Os fios que tecem o imaginário
Uma leitura de "A cortina da babá Lugton" à luz da literatura fantástica
DOI:
https://doi.org/10.58943/irl.v1i61.20172Palabras clave:
Virginia Woolf, Fantástico, Imaginação, Modernismo, ContoResumen
O objetivo deste artigo é analisar à luz da literatura fantástica o conto “A cortina da babá Lugton” (1924), da escritora inglesa Virginia Woolf (1882-1941). Apesar de Woolf não ser autora de obras que fundamentalmente pertencem ao fantástico, sua preocupação em retratar a profundidade e capacidade imaginativa da mente humana, além de seu experimentalismo característico do modernismo, acabou por produzir, a nosso ver, algumas narrativas que se aproximam do modo literário fantástico. Assim, “A cortina da babá Lugton” se destaca ao trazer o tema dos objetos inanimados que ganham vida e a criação de mundos imaginários, permitindo uma nunca resolvida ambiguidade entre realidade e imaginação por um breve momento no conto. Tem-se assim, aquilo que Roas (2014), Ceserani (2006) e Furtado (1980) definem como o elemento fundamental de todas as narrativas do fantástico, isto é, produzir a incerteza do real de modo que a relação entre real e impossível permaneça inexplicável. Sendo assim, a investigação acurada deste conto faz-se apropriada no intuito de demonstrar como a obra de Virginia Woolf dialoga com a tradição da literatura fantástica ao mesmo tempo em que dá uma roupagem singular e subverte elementos desta.

• • • •

• [TAREFA] Reescreva de forma mais concisa o parágrafo do resumo que começa por "O objetivo deste artigo", preservando seus fatos principais. As linhas de dados não são necessárias para realizar esta tarefa.

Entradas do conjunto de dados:
• • • •

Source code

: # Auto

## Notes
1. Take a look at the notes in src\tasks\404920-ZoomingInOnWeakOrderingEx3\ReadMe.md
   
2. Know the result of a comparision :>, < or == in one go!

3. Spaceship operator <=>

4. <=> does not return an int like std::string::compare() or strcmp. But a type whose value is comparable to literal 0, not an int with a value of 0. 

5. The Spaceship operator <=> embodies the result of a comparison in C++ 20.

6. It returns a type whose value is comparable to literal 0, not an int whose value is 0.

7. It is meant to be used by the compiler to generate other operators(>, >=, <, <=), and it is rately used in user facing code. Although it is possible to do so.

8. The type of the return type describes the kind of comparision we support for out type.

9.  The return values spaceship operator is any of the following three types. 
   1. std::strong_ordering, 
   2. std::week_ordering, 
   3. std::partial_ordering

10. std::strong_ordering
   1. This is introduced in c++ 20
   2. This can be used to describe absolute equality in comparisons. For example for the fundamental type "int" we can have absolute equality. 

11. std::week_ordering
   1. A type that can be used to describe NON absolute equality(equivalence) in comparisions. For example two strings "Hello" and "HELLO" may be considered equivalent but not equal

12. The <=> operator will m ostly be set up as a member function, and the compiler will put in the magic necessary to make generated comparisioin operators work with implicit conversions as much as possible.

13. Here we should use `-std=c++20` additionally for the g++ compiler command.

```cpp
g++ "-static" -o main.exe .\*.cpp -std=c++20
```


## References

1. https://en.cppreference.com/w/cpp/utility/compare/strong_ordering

• • • •

• [RESPOSTA] O artigo analisa, à luz da literatura fantástica, o conto "A cortina da babá Lugton" (1924), da escritora inglesa Virginia Woolf (1882-1941). Woolf não escreveu obras essencialmente fantásticas. Ainda assim, na visão do artigo, seu interesse pela profundidade e pela capacidade imaginativa da mente humana, somado ao experimentalismo modernista, produziu narrativas próximas desse modo literário. O conto destaca-se pelo tema dos objetos inanimados que ganham vida e pela criação de mundos imaginários. Por um breve momento, instaura uma ambiguidade nunca resolvida entre realidade e imaginação. Roas (2014), Ceserani (2006) e Furtado (1980) definem esse traço como o elemento fundamental do fantástico: produzir a incerteza do real, mantendo inexplicável a relação entre real e impossível. O estudo pretende demonstrar como a obra de Woolf dialoga com a tradição fantástica, ao mesmo tempo que lhe confere uma roupagem singular e subverte seus elementos.